Second, is it really true as Prof. Mead says that the "American vision" is the "best way forward"? No that's not true at all. Time and again the US has shown itself to be an exception among the developed countries on issues of economic justice, basic human rights, and general fairness. There are other models that exist in Europe or Canada that are at least as good if not a better model for international development as the American model, in terms of the basic values that they exemplify. It's not at all clear that there is not something fundamental about the American political system or social structure that is producing these anomalous results compared with other developed countries. Further, it's not at all clear that any existing "vision" is the "best way forward", as Prof. Mead put it. Some new vision may be a better way forward in international relations actually. This could be a vision based on protecting human rights and serving human need, instead of the international "free trade" and commerce regime protected and promoted by American military power, which is the real life implementation of the current American or trilateral "vision" or value system.

Third, Prof. mead suggests that based on the strength of the "American vision" being the "best way forward",
the original trilateral partners joined the U.S. in promoting it a generation ago, and why the world's rising powers will rally to the cause today.
That's a nice fairy tale version of history. I have a lot more shit to say about this but this is taking too much time.

Skipping talking about how Europe and Japan did not simply promote the "American vision"....
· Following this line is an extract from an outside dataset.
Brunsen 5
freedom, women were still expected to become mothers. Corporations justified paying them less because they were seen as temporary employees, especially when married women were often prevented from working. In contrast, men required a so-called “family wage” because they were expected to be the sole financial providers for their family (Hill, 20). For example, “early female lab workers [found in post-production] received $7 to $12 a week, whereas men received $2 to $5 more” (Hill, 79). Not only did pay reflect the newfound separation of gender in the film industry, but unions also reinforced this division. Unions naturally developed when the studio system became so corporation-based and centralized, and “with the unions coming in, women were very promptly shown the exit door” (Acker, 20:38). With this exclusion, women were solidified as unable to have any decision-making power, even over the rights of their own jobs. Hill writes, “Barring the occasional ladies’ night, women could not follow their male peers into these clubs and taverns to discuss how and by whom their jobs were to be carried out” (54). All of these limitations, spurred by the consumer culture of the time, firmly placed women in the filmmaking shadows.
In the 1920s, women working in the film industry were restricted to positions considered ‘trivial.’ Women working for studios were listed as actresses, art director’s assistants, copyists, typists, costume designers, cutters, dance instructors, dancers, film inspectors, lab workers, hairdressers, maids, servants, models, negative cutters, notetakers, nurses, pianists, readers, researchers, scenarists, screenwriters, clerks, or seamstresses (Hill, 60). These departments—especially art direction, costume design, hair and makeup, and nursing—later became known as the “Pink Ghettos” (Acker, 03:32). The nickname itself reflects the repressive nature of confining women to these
China - China poses a different major challenge than either Western Europe or Japan did at the onset of the trilateral era in the 1970s. It's still a totalitarian regime with no respect for many of the values of human freedom that most of us think are important. We can't simply incorporate China into a global power sharing arrangement like we did with Europe and Japan. Partly because China really doesn not share any sense of that "American vision" that Prof Mead was referring to. But more so just because they are not inside our hegemonic zone. Europe and Japan (we should also include South Korea and Taiwan) in the 1970s were clearly protected under the USA's nuclear umbrella. Obviously any way forward with China in a multi-polar power sharing arrangement is going to have to be predicated on some security understandings. Same with Russia.

But still we can probably find a stable security arrangement we China. After all they are super capitalists on steroids. They provide cheap labor and a huge market. American captains of industry love China. And therefore the American political class loves China.

But more to the point lets remember that China is a country that chains little kids to sewing machines so six members of the Walton Family can have more wealth than 30% of Americans. (http://finance.yahoo.com/news/six-waltons-more-wealth-bottom-172819426.html) And they are engaged in a whole list of human rights abuses in regions including Tibet and also against political dissenters, labor unions, and religious people of many stripes.

Let's be careful what we get into before we start accepting the Chinese system as acceptable. Granted, it's a fait accompli in many ways. Except specifically for the way that professor Mead is talking about in this article.

Our way forward with China, and any country for that matter, ought to be based around human rights and human need. Instead of what it is based on currently, which is them making stuff as cheap as possible to line the Walton family's pockets.